### Provided data
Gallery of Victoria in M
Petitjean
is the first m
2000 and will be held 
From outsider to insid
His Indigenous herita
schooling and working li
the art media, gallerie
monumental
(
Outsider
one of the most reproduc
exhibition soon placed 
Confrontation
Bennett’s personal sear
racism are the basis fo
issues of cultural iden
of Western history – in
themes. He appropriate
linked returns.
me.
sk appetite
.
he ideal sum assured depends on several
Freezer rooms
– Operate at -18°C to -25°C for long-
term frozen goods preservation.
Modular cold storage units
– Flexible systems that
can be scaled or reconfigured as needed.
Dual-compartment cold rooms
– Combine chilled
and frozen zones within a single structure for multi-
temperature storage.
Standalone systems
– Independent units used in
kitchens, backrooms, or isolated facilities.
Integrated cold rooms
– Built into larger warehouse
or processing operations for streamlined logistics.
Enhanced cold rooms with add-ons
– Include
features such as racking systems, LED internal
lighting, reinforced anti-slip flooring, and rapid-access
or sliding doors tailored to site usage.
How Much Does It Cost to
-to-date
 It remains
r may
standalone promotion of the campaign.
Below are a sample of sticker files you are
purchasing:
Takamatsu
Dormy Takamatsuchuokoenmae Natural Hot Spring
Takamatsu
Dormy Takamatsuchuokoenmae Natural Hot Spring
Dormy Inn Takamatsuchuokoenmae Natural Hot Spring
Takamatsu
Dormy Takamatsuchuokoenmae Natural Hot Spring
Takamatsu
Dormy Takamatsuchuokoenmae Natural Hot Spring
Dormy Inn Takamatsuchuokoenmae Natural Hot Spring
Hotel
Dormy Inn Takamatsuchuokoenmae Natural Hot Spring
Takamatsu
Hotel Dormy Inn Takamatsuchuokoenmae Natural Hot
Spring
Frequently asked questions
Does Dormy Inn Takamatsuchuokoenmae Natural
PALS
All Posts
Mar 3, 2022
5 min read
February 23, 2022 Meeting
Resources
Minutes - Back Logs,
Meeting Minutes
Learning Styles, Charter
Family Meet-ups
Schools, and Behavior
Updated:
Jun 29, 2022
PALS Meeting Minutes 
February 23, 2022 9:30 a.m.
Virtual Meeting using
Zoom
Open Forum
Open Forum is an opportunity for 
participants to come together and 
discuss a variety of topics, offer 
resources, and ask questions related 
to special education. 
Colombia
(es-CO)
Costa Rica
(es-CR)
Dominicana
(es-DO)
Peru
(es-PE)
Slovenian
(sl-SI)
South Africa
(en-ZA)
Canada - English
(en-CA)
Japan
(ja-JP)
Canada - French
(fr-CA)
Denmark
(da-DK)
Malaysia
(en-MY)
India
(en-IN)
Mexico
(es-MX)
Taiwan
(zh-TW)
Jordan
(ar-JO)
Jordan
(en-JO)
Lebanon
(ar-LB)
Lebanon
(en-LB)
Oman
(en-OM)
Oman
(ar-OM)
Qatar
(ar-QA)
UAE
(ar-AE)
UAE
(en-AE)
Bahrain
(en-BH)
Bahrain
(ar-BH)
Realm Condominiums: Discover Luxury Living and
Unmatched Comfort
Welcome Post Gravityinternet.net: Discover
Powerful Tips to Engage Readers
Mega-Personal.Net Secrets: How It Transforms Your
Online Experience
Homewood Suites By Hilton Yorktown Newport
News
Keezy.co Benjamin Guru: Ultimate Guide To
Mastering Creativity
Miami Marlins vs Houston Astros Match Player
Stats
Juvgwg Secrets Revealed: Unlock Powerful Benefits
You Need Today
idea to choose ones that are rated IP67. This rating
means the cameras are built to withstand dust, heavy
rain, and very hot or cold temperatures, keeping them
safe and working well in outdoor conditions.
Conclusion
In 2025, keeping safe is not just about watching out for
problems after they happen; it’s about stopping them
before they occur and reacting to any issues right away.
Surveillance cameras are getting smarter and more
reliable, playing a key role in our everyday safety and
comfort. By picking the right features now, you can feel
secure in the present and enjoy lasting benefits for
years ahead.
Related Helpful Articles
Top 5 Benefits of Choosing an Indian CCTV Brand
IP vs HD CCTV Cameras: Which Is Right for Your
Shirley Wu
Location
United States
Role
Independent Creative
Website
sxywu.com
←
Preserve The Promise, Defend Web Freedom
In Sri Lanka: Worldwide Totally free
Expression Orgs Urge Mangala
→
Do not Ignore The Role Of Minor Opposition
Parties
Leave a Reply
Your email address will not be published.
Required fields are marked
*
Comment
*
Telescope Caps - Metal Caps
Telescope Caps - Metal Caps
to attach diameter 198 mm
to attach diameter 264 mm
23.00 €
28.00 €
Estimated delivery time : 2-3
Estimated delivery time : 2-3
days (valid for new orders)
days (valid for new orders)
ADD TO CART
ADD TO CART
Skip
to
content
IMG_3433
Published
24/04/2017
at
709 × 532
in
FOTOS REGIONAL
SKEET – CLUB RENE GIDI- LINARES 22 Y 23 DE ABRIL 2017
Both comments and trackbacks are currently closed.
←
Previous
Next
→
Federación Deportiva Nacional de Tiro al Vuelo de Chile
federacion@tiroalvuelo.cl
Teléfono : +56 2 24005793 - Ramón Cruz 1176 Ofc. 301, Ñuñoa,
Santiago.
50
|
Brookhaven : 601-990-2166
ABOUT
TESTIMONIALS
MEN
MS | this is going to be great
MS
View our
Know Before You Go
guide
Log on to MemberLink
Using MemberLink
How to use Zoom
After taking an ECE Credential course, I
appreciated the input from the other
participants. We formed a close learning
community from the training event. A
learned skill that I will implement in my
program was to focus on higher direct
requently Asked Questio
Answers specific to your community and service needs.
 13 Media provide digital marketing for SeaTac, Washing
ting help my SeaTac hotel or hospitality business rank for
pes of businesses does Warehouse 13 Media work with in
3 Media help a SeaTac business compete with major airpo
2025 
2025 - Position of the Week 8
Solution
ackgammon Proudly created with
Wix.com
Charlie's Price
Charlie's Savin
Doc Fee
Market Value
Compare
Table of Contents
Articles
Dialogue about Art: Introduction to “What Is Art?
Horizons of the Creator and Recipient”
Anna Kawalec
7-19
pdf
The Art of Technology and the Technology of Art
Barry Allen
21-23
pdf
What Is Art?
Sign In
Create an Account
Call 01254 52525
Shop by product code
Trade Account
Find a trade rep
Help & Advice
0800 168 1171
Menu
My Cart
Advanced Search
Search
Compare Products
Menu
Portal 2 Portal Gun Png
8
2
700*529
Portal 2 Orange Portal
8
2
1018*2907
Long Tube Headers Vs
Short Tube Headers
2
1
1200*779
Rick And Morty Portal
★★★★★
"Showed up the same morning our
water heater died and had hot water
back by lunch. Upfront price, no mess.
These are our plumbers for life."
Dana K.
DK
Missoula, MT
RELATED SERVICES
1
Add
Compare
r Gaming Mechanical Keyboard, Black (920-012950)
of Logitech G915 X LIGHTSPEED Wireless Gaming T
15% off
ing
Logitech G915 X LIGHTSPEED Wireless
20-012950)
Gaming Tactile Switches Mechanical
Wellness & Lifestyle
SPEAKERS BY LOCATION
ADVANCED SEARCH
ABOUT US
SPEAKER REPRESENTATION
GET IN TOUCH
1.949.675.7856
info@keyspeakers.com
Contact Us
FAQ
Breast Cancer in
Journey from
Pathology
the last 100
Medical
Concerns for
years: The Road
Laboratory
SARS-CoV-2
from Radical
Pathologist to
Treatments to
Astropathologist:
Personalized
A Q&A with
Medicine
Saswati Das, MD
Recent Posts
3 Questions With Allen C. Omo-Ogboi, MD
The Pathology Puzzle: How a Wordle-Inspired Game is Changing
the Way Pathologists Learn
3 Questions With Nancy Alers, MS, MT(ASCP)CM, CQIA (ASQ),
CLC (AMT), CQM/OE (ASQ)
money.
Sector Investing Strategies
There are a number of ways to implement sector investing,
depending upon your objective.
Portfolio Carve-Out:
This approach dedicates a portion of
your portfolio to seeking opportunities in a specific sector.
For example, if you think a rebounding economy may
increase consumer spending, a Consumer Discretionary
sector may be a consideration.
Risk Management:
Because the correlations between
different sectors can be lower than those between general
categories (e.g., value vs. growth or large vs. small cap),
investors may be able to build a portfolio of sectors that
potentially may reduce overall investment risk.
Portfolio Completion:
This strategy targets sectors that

### Work task
Identify each line in the entries with the word "sectors" and copy it.

### Response
different sectors can be lower than those between general
investors may be able to build a portfolio of sectors that
This strategy targets sectors that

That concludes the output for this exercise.